Comment: This identity is a nice one to keep around because it can turn up unexpectedly. Especially when you see that exact form and you're like "whoa this is such a nice form there must be an identity for it." So there.


Practice Problem: (2007 MAO State - Gemini) One hundred positive integers, not necessarily distinct, have a sum of $ 331 $. What is the largest possible product these numbers can attain?

Sunday, April 1, 2007

Sumsine. Topic: Trigonometry/Geometry. Level: AMC.
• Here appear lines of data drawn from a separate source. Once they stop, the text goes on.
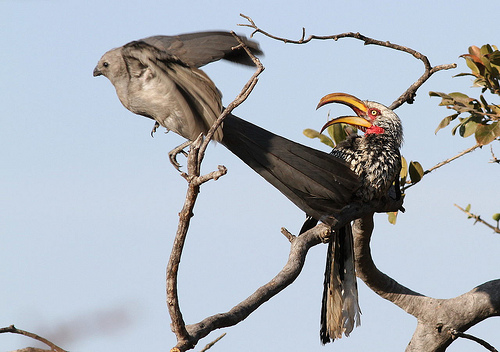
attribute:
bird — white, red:
[314, 91, 413, 343]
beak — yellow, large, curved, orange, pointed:
[314, 91, 373, 136]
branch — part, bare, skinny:
[233, 6, 459, 114]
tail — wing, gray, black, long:
[318, 221, 366, 350]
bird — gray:
[91, 27, 378, 226]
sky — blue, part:
[0, 2, 499, 351]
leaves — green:
[425, 42, 500, 243]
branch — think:
[162, 31, 268, 352]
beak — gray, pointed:
[90, 64, 104, 80]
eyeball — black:
[101, 59, 111, 71]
Problem: (2007 MAO State - Gemini) Find the sum of the sines of the angles of a triangle whose perimeter is five times as large as its circumradius.

Solution: At first, this problem seems very strange because we do not expect a nice relationship between the perimeter and the circumradius to offer much, but take another look. Sines, circumradius... Law of Sines! In fact, we get

$ \frac{a}{\sin{A}} = \frac{b}{\sin{B}} = \frac{c}{\sin{C}} = 2R $

so we can rewrite $ \sin{A}+\sin{B}+\sin{C} $ as

$ \sin{A}+\sin{B}+\sin{C} = \frac{a}{2R}+\frac{b}{2R}+\frac{c}{2R} = \frac{a+b+c}{2R} = \frac{5R}{2R} = \frac{5}{2} $.



Comment: Admittedly, MAO does not exactly have a plethora of cool problems, but this one was not bad. It wasn't too difficult, but it required some clever use of well-known identities to pull it off. Given that half of the problems were computationally intensive (think AIME I but worse), this was a nice relief in the middle of the contest.


Practice Problem: (2007 MAO State - Gemini) The zeros of $ f(x) = 7x^3-4x^2+K $ form an arithmetic sequence. Let $ K = \frac{m}{n} $, where $ m $ and $ n $ are relatively prime positive integers. Find the value of $ m+n $.